» **Directions for this task**: Extract each line from the items that contains the string "STEP", counting only matches with the same uppercase and lowercase letters.

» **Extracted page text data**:
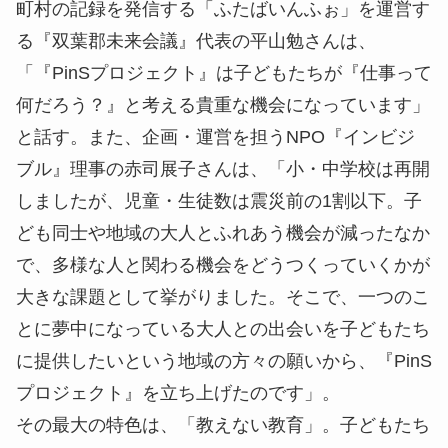
町村の記録を発信する「ふたばいんふぉ」を運営す
る『双葉郡未来会議』代表の平山勉さんは、
「『PinSプロジェクト』は子どもたちが『仕事って
何だろう？』と考える貴重な機会になっています」
と話す。また、企画・運営を担うNPO『インビジ
ブル』理事の赤司
展子
さんは、「小・中学校は再開
しましたが、児童・生徒数は震災前の1割以下。子
ども同士や地域の大人とふれあう機会が減ったなか
で、多様な人と関わる機会をどうつくっていくかが
大きな課題として挙がりました。そこで、一つのこ
とに夢中になっている大人との出会いを子どもたち
に提供したいという地域の方々の願いから、『PinS
プロジェクト』を立ち上げたのです」。
その最大の特色は、「教えない教育」。子どもたち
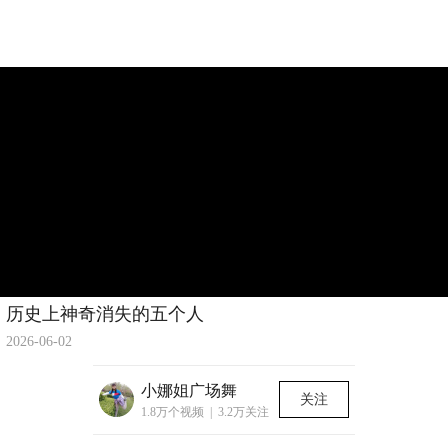
历史上神奇消失的五个人
2026-06-02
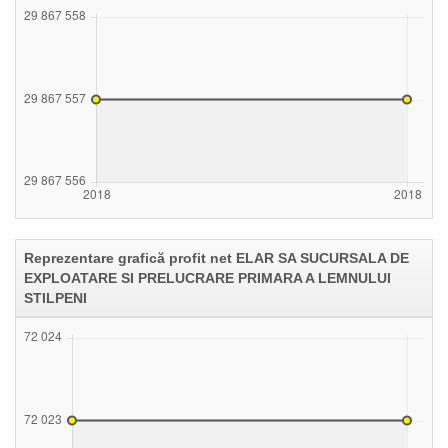
Reprezentare grafică profit net ELAR SA SUCURSALA DE
EXPLOATARE SI PRELUCRARE PRIMARA A LEMNULUI
STILPENI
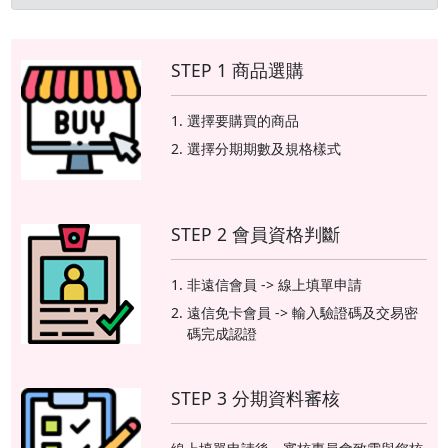
STEP 1 商品選購
選擇要購買的商品
選擇分期期數及規格樣式
STEP 2 會員資格判斷
非遠信會員 -> 線上填單申請
遠信免卡會員 -> 輸入驗證碼及交易密
碼完成認證
STEP 3 分期資料審核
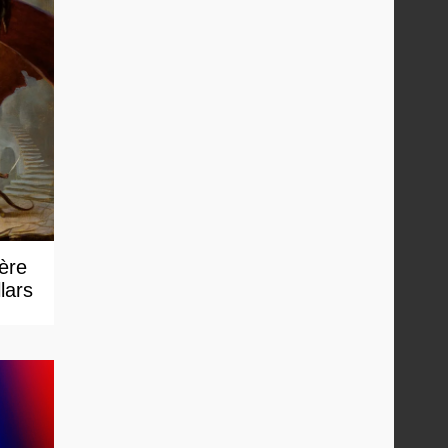
 ère
lars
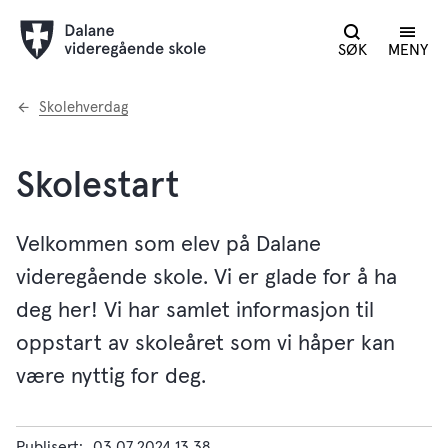
SØK
MENY
Du
Skolehverdag
er
her:
Skolestart
Velkommen som elev på Dalane
videregående skole. Vi er glade for å ha
deg her! Vi har samlet informasjon til
oppstart av skoleåret som vi håper kan
være nyttig for deg.
Publisert
03.07.2024 13.38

» **Task answer**:
STEP 1 商品選購
STEP 2 會員資格判斷
STEP 3 分期資料審核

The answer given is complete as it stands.